We evaluate the degree of parallelization of each proof system by measuring the average CPU utilization during proof generation for SHA-256 with a 4KB preimage input. The following table shows the average CPU utilization on a Linux Server (20 cores) and a Macbook M1 Pro (10 cores) (average utilization per core in parentheses).

The main observations are as follows:

  • Gnark and rapidsnark show the highest CPU utilization on the Linux server, indicating that they are able to effectively use multiple cores and parallelize proof generation. Halo2 also shows good parallelization performance.

  • Most frameworks have twice the CPU utilization on a Linux server than on a Macbook Pro M1, with the exception of snarkjs.

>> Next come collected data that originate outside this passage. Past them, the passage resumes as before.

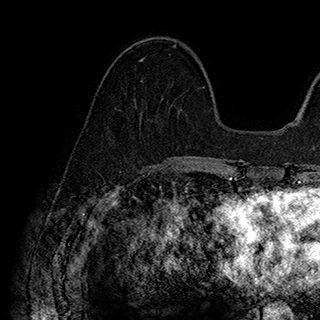
Breast MRI (dynamic contrast-enhanced), one axial slice. Position 68 of 180 along the scan axis. Cropped to one breast. Dynamic contrast-enhanced series, time point 2 of 7 at this slice position (early post-contrast). 1.5 T. TE 2.8 ms, TR 5.4 ms. 320 × 320 image matrix, field of view 225 × 225 mm. Female patient.
Annotated regions visible in this slice (semi-automatically segmented with operator editing):
- enhancing-tissue mask used for the functional tumour volume (all voxels passing the contrast-enhancement thresholds inside the analysis volume; usually the tumour): bounding box [x1, y1, x2, y2] px = [139, 46, 182, 110]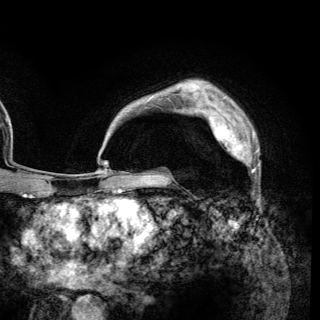
Breast MRI (dynamic contrast-enhanced), one axial slice; slice 98 of 148 in the series (ordered by position); cropped to one breast; dynamic contrast-enhanced series, time point 2 of 6 at this slice position (early post-contrast); 3 T; TE 2.8 ms, TR 7.7 ms; 320 × 320 image matrix, field of view 213 × 213 mm. Female patient.
Annotated regions visible in this slice (semi-automatic segmentation, software-assisted and operator-edited):
- enhancing-tissue mask used for the functional tumour volume (all voxels passing the contrast-enhancement thresholds inside the analysis volume; usually the tumour): bounding box (x1, y1, x2, y2) in pixels: (209, 115, 259, 169)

  • Although it was initially expected that the FRI-based frameworks (Plonky2 and Starky) might have difficulty using multiple cores effectively, they performed no worse than some of the Groth16 or KZG frameworks in our performance tests. It remains to be seen whether there will be a difference in CPU utilization on machines with more cores (e.g., 100 cores).

Proof System

CPU utilization (average per core utilization)

(Linux Server)

CPU utilization (average per core utilization)

(MBP M1)

snarkjs

557% (27.85%)

486% (48.6%)

rapidsnark

1542% (77.1%)

N/A

gnark

1624% (81.2%)

720% (72%)

Arkworks

935% (46.75%)

504% (50.4%)

Halo2 (KZG)

1227% (61.35%)

588% (58.8%)

Plonky2

892% (44.6%)

429% (42.9%)

Starky

849% (42.45%)

335% (33.5%)

 

Conclusion and future research

This post provides a comprehensive comparison of SHA-256 performance test results on various zk-SNARK and zk-STARK development frameworks. Through the comparison, we gain insights into the efficiency and practicality of each framework in the hope of helping developers who need to generate succinct proofs for SHA-256 operations. We found that Groth16 frameworks (e.g., rapidsnark, gnark) are faster at generating proofs than Plonk frameworks (e.g., Halo2, Plonky2). The lookup table in Plonkish arithmeticization significantly reduces the constraint and proof time of SHA-256 when using larger preimage sizes. In addition, gnark and rapidsnark demonstrate excellent ability to leverage multiple cores to parallelize operations. On the other hand, Starky's proof generation time is much faster, but at the cost of much larger proof size. In terms of memory efficiency, rapidsnark and Starky outperform other frameworks.

 

As the first step in building the zero-knowledge proof evaluation platform "Patheon", we acknowledge that the results of this performance test are far from sufficient to become the comprehensive test platform we ultimately hope to build. We welcome and are happy to accept feedback and criticism, and invite everyone to contribute to this initiative to make it easier and less difficult for developers to use zero-knowledge proofs. We are also willing to provide funding to individual independent contributors to cover the computing resource costs of large-scale performance testing. Together, we hope to improve the efficiency and practicality of ZKP and benefit the community more broadly.

 

Finally, we would like to thank the Polygon Zero team, the gnark team at Consensys, Pado Labs, and the Delphinus Lab team for their valuable review and feedback on the performance test results.